Today, the National Center for Complementary and Alternative Medicine (NCCAM) of the NIHlaunched a new education campaign to provide information to consumers about alternative therapies and to encourage them to talk to their doctors openly about their use of these therapies.
Complementary and alternative therapies or medicine (CAM)—which includes vitamins, deep breathing exercises, meditation, massage therapy, and yoga—are commonplace in Europe and have increased in popularity in the States over the past few years. In fact, nearly 40 percent of adult Americans use some form of CAM. Twelve percent (about 1 out of every 9) children are treated with CAM. Usage is higher among women and adults with higher levels of education and higher incomes. That may be because the therapies are usually not covered by insurance and can be expensive.

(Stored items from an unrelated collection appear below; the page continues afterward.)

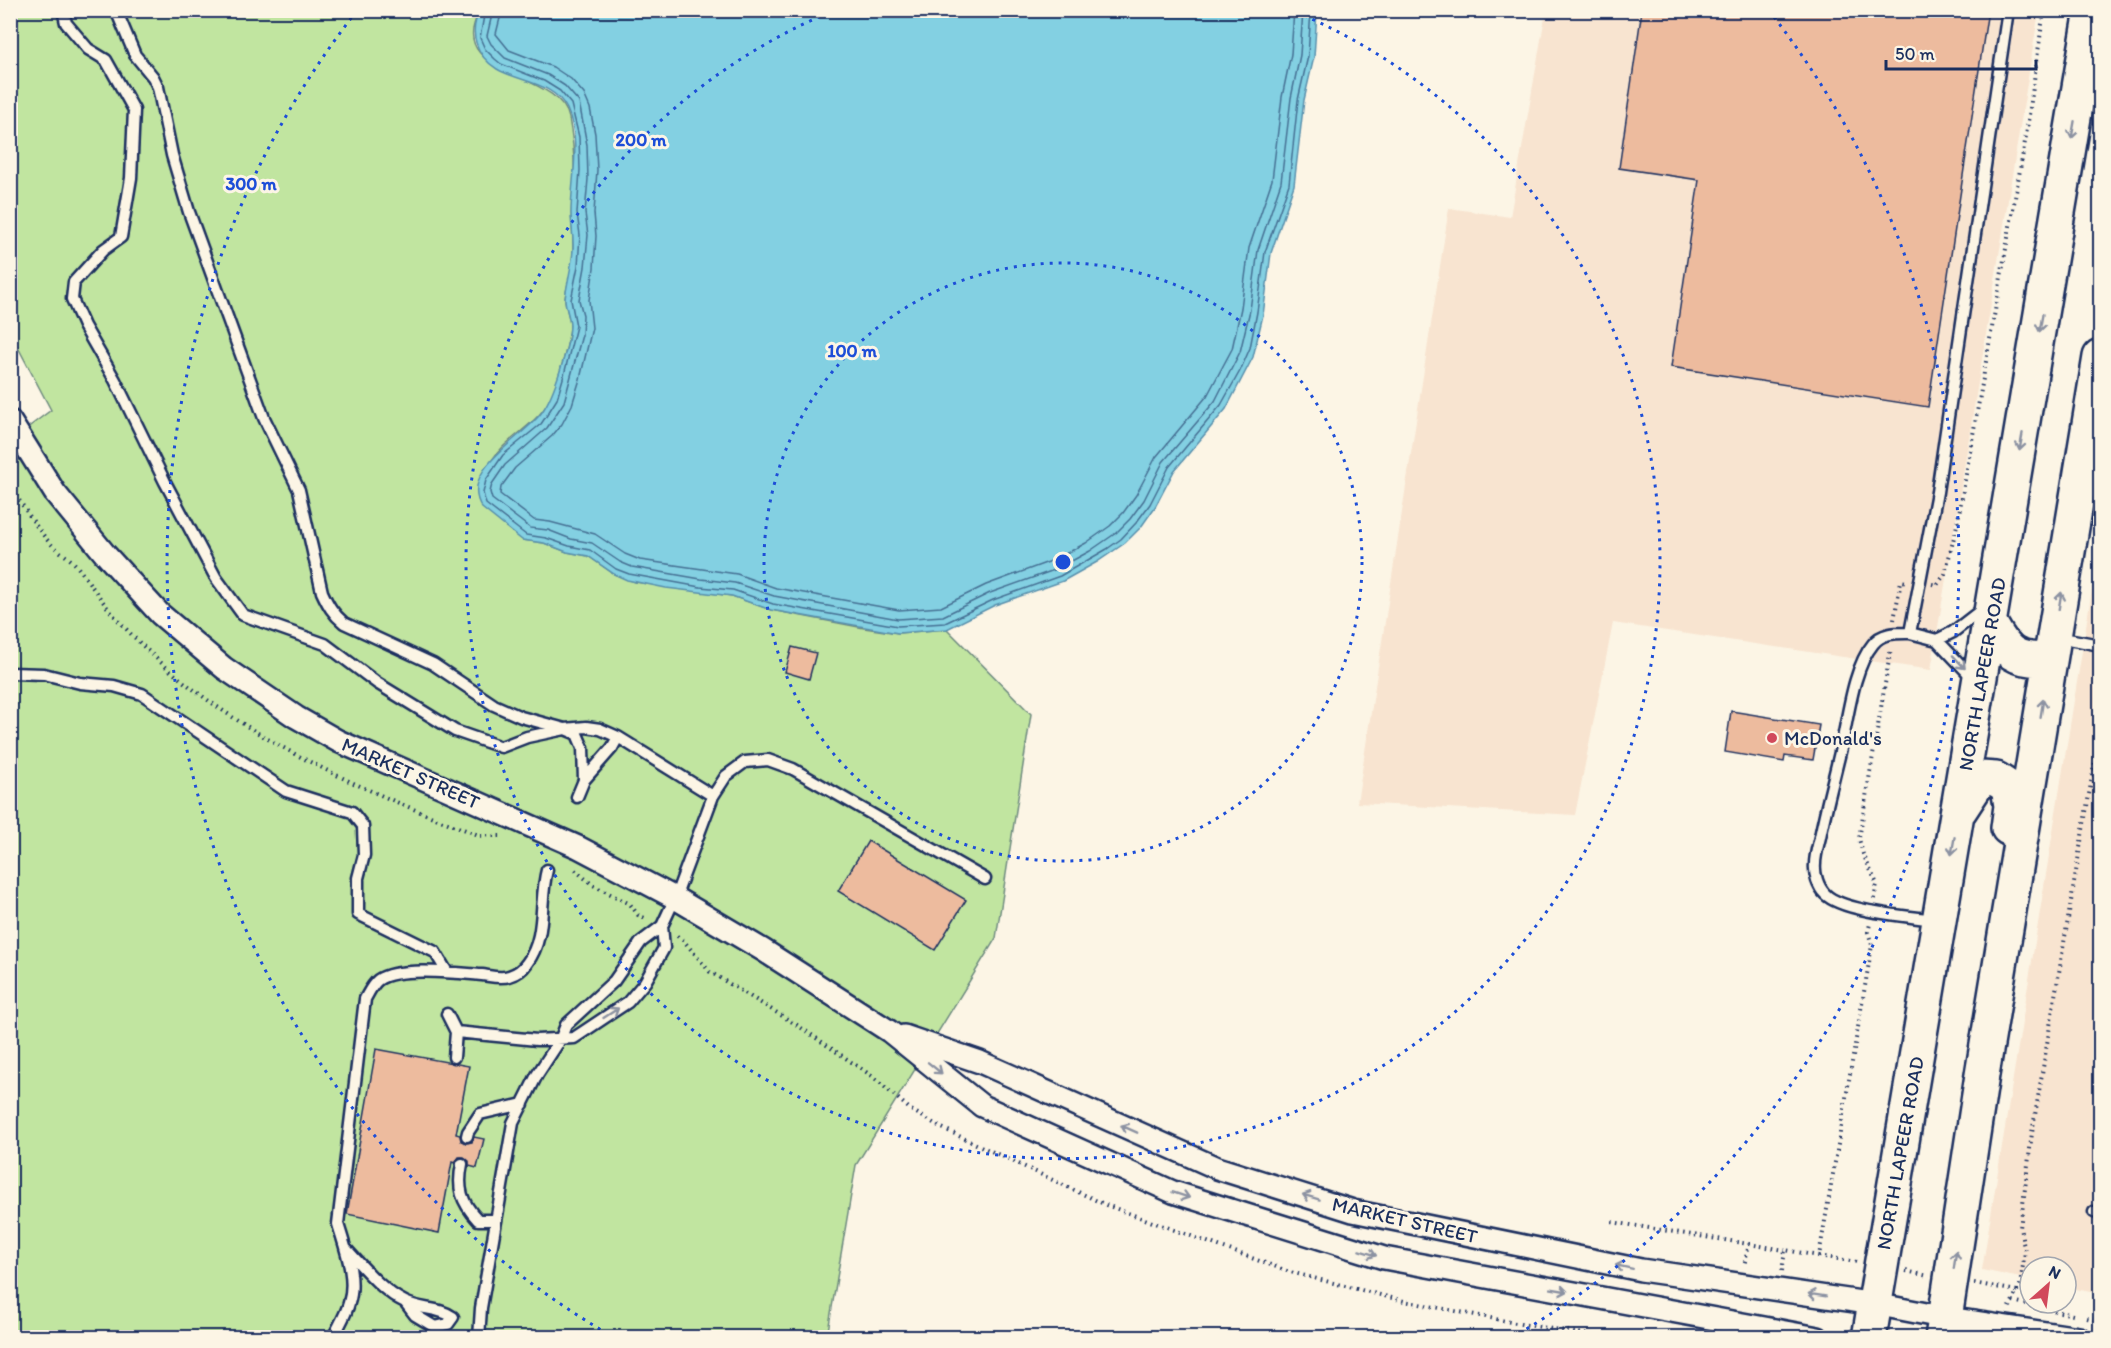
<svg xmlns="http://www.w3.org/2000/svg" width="2111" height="1348" viewBox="0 0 2111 1348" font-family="Itim,sans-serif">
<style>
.built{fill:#f8e4d0}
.green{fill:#c1e5a0;stroke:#6e8a7f;stroke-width:1.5}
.water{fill:#83d0e2;stroke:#5990ad;stroke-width:1.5}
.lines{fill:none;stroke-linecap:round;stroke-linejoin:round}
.shore{stroke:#456f93;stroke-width:1.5}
.building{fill:#edbb9e;stroke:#1b2f5e;stroke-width:1.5}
.service-casing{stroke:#1b2f5e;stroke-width:15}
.minor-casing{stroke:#1b2f5e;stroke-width:26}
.primary-casing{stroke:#1b2f5e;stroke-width:38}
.path{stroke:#1b2f5e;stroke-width:4;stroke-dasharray:1.5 4.5;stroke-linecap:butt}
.service{stroke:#fcf5e5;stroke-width:10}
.minor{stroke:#fcf5e5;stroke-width:21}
.primary{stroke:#fcf5e5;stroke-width:33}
.oneway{stroke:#8c92a2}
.ring{fill:none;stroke:#1d4ed8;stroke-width:3;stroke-dasharray:3 6}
.poi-dot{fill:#d1495b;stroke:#fcf5e5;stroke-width:2}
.labels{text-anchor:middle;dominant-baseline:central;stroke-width:6;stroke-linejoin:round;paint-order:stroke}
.street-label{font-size:20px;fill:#1b2f5e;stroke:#fcf5e5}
.poi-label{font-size:20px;fill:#1b2f5e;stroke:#fcf5e5;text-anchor:start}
.centre{fill:#1d4ed8;stroke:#fcf5e5;stroke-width:3}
.ring-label{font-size:18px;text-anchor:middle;font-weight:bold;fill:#1d4ed8;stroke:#fcf5e5;stroke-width:6;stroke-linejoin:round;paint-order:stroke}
</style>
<rect width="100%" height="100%" fill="#fcf5e5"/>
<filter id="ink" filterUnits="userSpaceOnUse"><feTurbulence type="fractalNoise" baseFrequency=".0167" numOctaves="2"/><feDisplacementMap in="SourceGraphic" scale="12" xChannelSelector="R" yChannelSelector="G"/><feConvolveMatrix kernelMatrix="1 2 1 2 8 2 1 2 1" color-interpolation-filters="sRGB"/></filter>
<g filter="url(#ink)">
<!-- built -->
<path class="built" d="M1546,11H2039L1931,670L1613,623L1575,815L1357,803L1449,208L1510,217Z
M2100,540V1294L2066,1287V1267H2030V1280L1982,1270Z"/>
<!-- green -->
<path class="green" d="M10,11H480C442,76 560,71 569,118C573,139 575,161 574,182C573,195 570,210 572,223C573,237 574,249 572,264C571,275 566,288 565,299C565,307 570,317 570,326C569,342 557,387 549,401C534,428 505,438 490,463L506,527L514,531L523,540L544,543L567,552L588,556L614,574L635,582L732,596L771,610L864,628L898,633L947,629L1031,714L996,938L856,1165L827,1337H11L10,441L51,410L11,334Z"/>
<!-- water -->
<path class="water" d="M480,11H1317L1314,57L1304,100L1294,185L1271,253L1263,315L1253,357L1226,409L1174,471L1155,507L1141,527L1125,543L1097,562L1063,581L995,605L947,629L898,633L771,610L732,596L666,588L627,580L614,574L588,556L567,552L544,543L522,540L482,508C457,470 525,437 542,412C554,395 569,347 570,326C570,317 565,307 565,299C567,282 572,266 573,250C574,237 571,226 571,213C571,180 582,141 567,109C554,82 519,82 497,69C476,56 468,32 480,11Z"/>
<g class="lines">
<!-- shore -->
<path class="shore" d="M485,10L480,38L485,49L495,59L501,64L544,81L560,91L571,104L579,137L580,170L577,213L580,235L578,266L571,300L576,326L564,375L557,399L547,415L541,424L503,455L486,480L483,493L486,504L526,535L546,538L569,546L590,550L616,569L629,574L700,587L733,590L773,604L898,626L945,623L993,600L1060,576L1107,549L1121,539L1136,523L1150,504L1169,467L1221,405L1240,371L1250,348L1257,312L1265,252L1289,184L1298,100L1308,56L1311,10
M493,10L487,36L491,44L505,58L548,75L565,86L579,102L587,145L588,179L585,213L588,235L585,267L579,300L583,315L582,335L564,402L547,428L505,465L492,484L490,492L492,499L530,528L548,530L571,539L592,543L620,562L632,567L701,579L735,583L774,596L898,619L943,616L990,593L1057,569L1090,551L1116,533L1130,519L1144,500L1163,462L1215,401L1240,352L1250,310L1258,250L1281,182L1291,98L1300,55L1303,10
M502,10L496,34L509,50L553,67L571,79L584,94L590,108L595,134L597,170L594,213L596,236L594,268L589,300L592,328L580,379L572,405L562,424L552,436L515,468L501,487L500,494L534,520L550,522L595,534L625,554L640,560L737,574L776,588L899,610L941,607L986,585L1054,560L1086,543L1110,526L1123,513L1136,495L1156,457L1207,396L1232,349L1241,308L1249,248L1272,180L1282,97L1291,54L1294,10"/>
</g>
<!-- building -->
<path class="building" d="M1642,10H1988L1928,407L1671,367L1699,180L1619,168Z
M792,647L816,653L809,679L785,672Z
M1731,711L1819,725L1813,760L1785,756L1784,762L1725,752Z
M868,841L966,900L935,950L838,891Z
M376,1049L469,1066L456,1134L460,1135L461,1141L466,1143L472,1142L474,1137L484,1139L477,1168L469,1166V1161L464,1157H459L455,1163L452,1162L439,1233L347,1214Z"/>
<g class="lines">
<!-- service casing -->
<g class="service-casing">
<path id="service" d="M63,10L66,23L88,49L106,60L134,110L131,178L121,237L103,250L74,282L72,299L84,326L115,380L165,482L216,578L243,615L325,644L377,683L455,731L501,747L527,737L565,729L577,734L583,748L584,780
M116,10L135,55L153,77L158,87L172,155L189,212L264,418L299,490L322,592C328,605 333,614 344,623L433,664L494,705L521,717L565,729L586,727L600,729L618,737L612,748L584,780L577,797
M1910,633C1897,633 1882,632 1873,644C1853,668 1848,718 1841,748C1834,778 1826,807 1820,837C1818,846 1815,855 1815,864C1814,874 1818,887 1825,894C1843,912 1908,916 1935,920
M2057,637L2100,645
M1937,640L1953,632L1984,608
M10,673L44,674L80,683L114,686L142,694L286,791L352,812L363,826L364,855L358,878V914L435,952L447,972
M1973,678L1937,640L1910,633L1937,492L2008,10
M618,737L713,796
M447,1014L456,1032L537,1040L574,1038L628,1002L645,982L664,948L662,926
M454,1057L456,1032
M467,1136L468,1132L480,1114L523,1104
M462,1164C457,1188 461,1202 478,1220H496
M2094,1212L2100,1213
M346,1249C363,1267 382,1291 405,1302C420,1310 439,1307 453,1317L448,1324L435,1327L415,1315L405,1302
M333,1338C338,1327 346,1315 349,1303C357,1278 345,1248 338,1224L365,999C369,992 372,985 378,980C397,966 458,973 482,975C490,976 501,979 509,976C516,974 523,969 527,963C547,937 539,899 547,870
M479,1338L481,1308L513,1123L537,1075L560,1040L566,1025L614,981L641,942L662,926L675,898L713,796L726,776L745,762L768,760L793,769L985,879"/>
</g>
<!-- minor casing -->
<g class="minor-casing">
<path id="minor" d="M10,421L55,493L105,554L160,614L224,668L296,717L338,741L578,847L675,898L763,950L889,1031L982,1106L1173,1192L1384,1258L1818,1338
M904,1036L980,1062L1217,1168L1353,1211L1641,1270L1875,1304L1947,1318L2079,1338"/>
</g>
<!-- primary casing -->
<g class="primary-casing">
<path id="primary" d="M1990,623C2006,653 2015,662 2050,659
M1960,810L1981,778L1996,779L2008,787L2011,806L2008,828
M1869,1338L2092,10
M1942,1338L1982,1075L2100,357"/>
</g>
<!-- path -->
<path class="path" d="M10,485C18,499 41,535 52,545C59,552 69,557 76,565C90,583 102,602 117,619C215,728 347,784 481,836H501
M1932,584L1937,585L1945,574L1957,525L2026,136L2044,10
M1894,620L1901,581L1907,582
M575,870L593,885L630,904L638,915L647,919
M1874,899L1877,884L1863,854L1859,839L1891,648
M677,936L683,940L710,972L797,1025L872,1076L911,1110L942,1128L1106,1205L1290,1272L1404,1301L1521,1324L1612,1338
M1612,1222L1749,1244L1744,1266
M1749,1244L1785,1250
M1819,1256L1857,1262
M1782,1271L1785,1250L1819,1256L1872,945L1868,932L1870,924
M1906,1271L1928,1276
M1974,1283L2017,1291L2010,1307
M2017,1291L2020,1285L2025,1252L2020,1228L2032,1133L2100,729
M2013,1301L2073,1315
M2087,1318L2100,1321"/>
<!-- service -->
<use href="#service" class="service"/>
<!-- minor -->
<use href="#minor" class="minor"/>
<!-- primary -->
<use href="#primary" class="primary"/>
</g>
<!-- one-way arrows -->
<defs><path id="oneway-shaft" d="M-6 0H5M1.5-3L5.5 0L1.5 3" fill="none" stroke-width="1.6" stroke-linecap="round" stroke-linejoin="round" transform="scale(1.5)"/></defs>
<g class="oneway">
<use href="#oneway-shaft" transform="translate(2073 130) rotate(100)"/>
<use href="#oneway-shaft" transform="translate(2041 323) rotate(100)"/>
<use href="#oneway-shaft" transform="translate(2021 442) rotate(100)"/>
<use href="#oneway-shaft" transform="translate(2060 601) rotate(-81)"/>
<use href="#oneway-shaft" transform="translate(1959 662) rotate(47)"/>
<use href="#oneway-shaft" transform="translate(2042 708) rotate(-81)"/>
<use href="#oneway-shaft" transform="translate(1953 846) rotate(100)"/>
<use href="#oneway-shaft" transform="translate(611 1013) rotate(-33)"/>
<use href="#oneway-shaft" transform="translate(935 1068) rotate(39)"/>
<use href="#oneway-shaft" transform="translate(1129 1129) rotate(-156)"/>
<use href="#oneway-shaft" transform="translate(1181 1195) rotate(18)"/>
<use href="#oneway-shaft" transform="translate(1311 1197) rotate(-163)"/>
<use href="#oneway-shaft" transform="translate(1368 1253) rotate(17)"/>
<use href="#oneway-shaft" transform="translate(1955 1260) rotate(-82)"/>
<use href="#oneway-shaft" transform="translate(1624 1267) rotate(-168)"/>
<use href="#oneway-shaft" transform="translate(1559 1290) rotate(10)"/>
<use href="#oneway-shaft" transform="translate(1817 1295) rotate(-171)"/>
</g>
</g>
<!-- distance rings -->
<g class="ring">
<circle cx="1063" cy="562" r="299"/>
<path d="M1296 12A597 597 0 1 1 830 12"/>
<path d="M608 1334A896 896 0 0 1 352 17M1774 17A896 896 0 0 1 1518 1334"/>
</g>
<!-- markers -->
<circle class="poi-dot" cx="1772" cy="738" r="6"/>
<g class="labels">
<!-- street labels -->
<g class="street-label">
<text transform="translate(1982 674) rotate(-80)">NORTH LAPEER ROAD</text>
<text transform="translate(411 773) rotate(24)">MARKET STREET</text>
<text transform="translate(1900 1153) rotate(-80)">NORTH LAPEER ROAD</text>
<text transform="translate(1405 1220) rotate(13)">MARKET STREET</text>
</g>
<!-- poi labels -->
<g class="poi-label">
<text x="1784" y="738">McDonald's</text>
</g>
</g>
<circle cx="1063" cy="562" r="9" class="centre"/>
<g class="ring-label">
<text x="641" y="146">200 m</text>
<text x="251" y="190">300 m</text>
<text x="852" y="357">100 m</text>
</g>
<!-- margin -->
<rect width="2111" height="1348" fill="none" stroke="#fcf5e5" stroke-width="36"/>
<rect x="18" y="18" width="2075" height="1312" fill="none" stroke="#1b2f5e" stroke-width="2" filter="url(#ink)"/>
<!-- north arrow -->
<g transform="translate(2048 1285) rotate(28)"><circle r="28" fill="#fcf5e5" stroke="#a2a6af" stroke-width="1.5"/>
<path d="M0-4.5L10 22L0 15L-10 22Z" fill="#d1495b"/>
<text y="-9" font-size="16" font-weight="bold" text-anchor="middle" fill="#1b2f5e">N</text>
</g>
<!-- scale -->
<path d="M1886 60v9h150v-9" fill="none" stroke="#1b2f5e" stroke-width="3"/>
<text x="1895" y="60" font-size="18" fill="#1b2f5e" stroke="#fcf5e5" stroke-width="4.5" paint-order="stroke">50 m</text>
</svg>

NCCAM will provide a new series of monthly health tips, called Time to Talk Tips, to provide consumers with understandable information on complementary health practices.
The tips will include information on specific health topics and mind/body approaches to manage a variety of conditions and how dietary supplements may interact with medications (prescription or over-the-counter) or other dietary supplements.
“An increasing number of consumers and patients use the Internet to answer health questions, yet the information they find can be overwhelming and is not always relevant or credible,” said Josephine P. Briggs, M.D., director of NCCAM. “This series will give people evidence-based facts to help them make more informed health care decisions. Health care providers can also provide these tips to their patients who are interested in learning more about complementary health practices.”
These topics will also appear monthly on Twitter, allowing the public to ask questions and receive answers in real time.
NCCAM will certainly provide credible information. However, the information will not go beyond what has been proven by standard scientific methods. NCCAM exists to ensure that alternative therapies are tested by the same rigorous standards as traditional therapies. However, that takes time and traditional medical communities are not vested in successful implementation of these therapies.
Consequently, information NCCAM can provide may be more limited than is available. You are encouraged to compare and supplement the information from authorities who have worked with alternative therapies, such as Dr. Andrew Weil and reputable clearinghouses.
The good news is that the use of CAM is more accepted and information should be easier to find. If your doctor is not open to your interest in these proven therapies, it may be time to find another doctor. Just a thought. Take care of yourself.